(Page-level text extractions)
|---|

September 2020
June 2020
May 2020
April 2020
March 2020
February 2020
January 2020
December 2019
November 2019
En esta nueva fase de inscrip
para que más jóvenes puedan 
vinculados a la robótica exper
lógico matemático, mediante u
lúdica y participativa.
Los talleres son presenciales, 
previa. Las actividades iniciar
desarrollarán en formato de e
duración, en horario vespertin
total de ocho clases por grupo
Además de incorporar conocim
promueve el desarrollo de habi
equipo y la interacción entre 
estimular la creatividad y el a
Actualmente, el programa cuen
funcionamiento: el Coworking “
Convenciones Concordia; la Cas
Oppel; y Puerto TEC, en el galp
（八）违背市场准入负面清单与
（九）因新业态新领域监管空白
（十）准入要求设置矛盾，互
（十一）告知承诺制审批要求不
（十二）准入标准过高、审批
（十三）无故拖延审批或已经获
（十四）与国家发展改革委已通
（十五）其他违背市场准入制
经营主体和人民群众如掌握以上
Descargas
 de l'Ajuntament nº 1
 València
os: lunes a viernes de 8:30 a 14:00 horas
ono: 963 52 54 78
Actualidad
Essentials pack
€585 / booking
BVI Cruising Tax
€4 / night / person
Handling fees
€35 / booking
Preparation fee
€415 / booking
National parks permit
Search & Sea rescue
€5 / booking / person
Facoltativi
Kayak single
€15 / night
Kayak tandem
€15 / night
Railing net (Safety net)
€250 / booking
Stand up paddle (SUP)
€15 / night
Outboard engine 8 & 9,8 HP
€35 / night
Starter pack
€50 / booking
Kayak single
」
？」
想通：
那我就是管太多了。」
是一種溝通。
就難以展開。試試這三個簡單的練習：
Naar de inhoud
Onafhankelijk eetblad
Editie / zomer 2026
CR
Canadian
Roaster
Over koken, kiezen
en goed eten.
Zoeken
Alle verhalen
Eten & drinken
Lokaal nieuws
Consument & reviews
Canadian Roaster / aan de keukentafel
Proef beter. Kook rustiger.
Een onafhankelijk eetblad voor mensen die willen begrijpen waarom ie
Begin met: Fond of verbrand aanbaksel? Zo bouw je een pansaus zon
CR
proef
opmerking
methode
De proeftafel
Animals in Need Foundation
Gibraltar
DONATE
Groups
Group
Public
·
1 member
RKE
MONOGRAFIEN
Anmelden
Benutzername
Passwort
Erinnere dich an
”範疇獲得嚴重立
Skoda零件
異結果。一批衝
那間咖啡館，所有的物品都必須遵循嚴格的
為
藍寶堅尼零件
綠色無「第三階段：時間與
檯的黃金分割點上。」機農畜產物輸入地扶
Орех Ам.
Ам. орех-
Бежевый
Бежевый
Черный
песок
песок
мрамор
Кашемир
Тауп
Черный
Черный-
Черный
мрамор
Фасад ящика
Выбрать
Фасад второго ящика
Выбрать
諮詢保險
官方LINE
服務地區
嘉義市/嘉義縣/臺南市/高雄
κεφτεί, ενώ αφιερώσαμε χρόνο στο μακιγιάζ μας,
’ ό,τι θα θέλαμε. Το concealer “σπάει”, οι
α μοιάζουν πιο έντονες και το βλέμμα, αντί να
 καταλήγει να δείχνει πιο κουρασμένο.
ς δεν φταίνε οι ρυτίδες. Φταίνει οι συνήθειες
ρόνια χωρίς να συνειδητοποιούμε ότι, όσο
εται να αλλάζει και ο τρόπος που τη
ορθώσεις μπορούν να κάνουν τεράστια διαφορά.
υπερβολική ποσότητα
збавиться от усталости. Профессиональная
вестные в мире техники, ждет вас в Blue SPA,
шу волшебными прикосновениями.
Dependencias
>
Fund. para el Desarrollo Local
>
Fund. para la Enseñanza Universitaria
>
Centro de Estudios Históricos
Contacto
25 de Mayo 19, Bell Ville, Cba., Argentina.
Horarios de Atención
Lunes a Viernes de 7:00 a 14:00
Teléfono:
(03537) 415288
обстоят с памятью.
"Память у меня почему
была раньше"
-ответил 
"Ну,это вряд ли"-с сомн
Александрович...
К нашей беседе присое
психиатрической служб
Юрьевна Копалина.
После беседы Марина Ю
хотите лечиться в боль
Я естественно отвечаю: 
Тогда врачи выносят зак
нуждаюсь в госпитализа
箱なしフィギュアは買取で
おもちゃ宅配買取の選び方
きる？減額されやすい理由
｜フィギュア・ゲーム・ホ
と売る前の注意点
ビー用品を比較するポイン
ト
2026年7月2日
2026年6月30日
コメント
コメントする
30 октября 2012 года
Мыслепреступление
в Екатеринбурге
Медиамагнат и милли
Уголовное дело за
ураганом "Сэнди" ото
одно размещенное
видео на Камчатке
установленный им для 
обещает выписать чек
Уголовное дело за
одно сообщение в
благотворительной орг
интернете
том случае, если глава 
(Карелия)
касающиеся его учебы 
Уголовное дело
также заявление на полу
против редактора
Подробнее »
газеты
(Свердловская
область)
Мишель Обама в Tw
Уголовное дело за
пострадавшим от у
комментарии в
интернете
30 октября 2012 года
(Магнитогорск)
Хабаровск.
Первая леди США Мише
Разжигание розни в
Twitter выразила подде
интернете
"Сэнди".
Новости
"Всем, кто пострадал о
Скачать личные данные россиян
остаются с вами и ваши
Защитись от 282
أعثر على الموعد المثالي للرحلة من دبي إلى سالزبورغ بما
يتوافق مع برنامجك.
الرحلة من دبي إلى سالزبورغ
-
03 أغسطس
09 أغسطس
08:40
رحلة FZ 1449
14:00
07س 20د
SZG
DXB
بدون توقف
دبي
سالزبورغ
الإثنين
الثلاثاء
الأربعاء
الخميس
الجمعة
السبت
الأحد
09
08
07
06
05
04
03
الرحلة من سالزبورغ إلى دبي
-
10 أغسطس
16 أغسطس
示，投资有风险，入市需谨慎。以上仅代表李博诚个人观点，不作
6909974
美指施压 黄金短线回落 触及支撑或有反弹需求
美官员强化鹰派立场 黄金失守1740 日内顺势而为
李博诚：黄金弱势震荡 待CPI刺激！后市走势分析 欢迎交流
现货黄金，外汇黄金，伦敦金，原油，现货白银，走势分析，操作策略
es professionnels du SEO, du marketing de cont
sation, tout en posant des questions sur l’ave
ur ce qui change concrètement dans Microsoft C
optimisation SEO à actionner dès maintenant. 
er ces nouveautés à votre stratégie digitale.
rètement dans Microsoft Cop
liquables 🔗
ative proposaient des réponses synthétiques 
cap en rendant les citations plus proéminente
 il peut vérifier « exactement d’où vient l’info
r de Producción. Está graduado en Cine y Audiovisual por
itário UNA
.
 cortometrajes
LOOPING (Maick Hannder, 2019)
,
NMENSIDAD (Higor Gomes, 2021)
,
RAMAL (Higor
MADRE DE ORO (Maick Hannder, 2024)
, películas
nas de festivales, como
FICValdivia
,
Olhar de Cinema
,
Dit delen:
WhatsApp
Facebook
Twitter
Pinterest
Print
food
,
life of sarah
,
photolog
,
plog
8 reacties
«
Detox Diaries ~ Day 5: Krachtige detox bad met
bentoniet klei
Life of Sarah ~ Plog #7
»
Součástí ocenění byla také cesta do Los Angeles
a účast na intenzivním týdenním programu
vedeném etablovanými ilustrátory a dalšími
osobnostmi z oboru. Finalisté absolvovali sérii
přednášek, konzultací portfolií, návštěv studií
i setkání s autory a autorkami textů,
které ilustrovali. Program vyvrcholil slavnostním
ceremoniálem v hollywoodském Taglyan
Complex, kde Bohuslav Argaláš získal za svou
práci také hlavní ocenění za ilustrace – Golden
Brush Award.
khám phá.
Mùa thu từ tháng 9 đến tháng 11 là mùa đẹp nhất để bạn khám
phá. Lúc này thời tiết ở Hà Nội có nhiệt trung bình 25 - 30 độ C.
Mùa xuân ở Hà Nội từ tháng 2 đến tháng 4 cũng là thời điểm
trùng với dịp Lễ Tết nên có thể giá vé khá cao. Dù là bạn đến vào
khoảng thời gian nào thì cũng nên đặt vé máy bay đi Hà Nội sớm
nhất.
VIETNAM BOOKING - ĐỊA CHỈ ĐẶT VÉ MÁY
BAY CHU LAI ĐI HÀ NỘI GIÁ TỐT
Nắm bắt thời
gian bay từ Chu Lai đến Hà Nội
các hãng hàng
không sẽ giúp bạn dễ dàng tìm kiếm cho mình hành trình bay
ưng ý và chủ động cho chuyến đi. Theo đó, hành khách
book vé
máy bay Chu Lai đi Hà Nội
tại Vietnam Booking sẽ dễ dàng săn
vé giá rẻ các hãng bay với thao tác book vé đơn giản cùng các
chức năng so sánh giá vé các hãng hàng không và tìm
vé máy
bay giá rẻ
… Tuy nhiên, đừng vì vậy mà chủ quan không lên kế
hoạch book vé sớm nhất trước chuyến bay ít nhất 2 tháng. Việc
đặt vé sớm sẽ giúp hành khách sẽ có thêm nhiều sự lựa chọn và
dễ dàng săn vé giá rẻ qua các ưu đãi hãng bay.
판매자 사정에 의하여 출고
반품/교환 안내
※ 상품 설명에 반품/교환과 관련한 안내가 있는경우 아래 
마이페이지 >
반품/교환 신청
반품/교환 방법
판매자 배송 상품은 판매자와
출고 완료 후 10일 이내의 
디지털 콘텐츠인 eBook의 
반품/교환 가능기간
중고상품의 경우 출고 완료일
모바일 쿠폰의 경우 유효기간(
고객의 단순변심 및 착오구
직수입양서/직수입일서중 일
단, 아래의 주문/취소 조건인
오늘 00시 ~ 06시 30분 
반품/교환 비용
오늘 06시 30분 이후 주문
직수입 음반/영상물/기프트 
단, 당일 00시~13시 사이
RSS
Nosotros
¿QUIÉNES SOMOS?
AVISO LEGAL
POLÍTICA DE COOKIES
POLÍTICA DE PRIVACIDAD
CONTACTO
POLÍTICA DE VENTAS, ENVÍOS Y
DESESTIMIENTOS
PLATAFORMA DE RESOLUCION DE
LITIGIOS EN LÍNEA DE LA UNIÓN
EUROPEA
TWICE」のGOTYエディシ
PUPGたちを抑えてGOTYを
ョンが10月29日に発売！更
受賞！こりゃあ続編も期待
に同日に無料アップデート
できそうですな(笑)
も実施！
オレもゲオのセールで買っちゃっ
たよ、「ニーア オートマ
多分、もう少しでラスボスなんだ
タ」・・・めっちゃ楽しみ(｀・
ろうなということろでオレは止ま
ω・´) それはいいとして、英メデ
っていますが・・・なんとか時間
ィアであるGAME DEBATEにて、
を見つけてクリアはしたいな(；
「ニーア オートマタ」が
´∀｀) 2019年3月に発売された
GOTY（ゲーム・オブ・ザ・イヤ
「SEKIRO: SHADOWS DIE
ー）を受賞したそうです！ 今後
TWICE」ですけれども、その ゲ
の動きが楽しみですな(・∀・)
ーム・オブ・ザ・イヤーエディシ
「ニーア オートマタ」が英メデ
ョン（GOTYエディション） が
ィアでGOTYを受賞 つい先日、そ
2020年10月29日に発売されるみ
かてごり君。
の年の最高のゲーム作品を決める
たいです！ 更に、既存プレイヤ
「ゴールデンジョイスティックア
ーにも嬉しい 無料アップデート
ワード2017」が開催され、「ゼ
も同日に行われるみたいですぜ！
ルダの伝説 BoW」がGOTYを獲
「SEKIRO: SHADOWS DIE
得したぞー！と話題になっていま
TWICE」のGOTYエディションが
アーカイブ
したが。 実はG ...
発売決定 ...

|---|

- JOB -
Quote only the stretch of lines that starts the data above and ends with the line containing "Handling fees", both included.

- TASK SOLUTION -
September 2020
June 2020
May 2020
April 2020
March 2020
February 2020
January 2020
December 2019
November 2019
En esta nueva fase de inscrip
para que más jóvenes puedan 
vinculados a la robótica exper
lógico matemático, mediante u
lúdica y participativa.
Los talleres son presenciales, 
previa. Las actividades iniciar
desarrollarán en formato de e
duración, en horario vespertin
total de ocho clases por grupo
Además de incorporar conocim
promueve el desarrollo de habi
equipo y la interacción entre 
estimular la creatividad y el a
Actualmente, el programa cuen
funcionamiento: el Coworking “
Convenciones Concordia; la Cas
Oppel; y Puerto TEC, en el galp
（八）违背市场准入负面清单与
（九）因新业态新领域监管空白
（十）准入要求设置矛盾，互
（十一）告知承诺制审批要求不
（十二）准入标准过高、审批
（十三）无故拖延审批或已经获
（十四）与国家发展改革委已通
（十五）其他违背市场准入制
经营主体和人民群众如掌握以上
Descargas
 de l'Ajuntament nº 1
 València
os: lunes a viernes de 8:30 a 14:00 horas
ono: 963 52 54 78
Actualidad
Essentials pack
€585 / booking
BVI Cruising Tax
€4 / night / person
Handling fees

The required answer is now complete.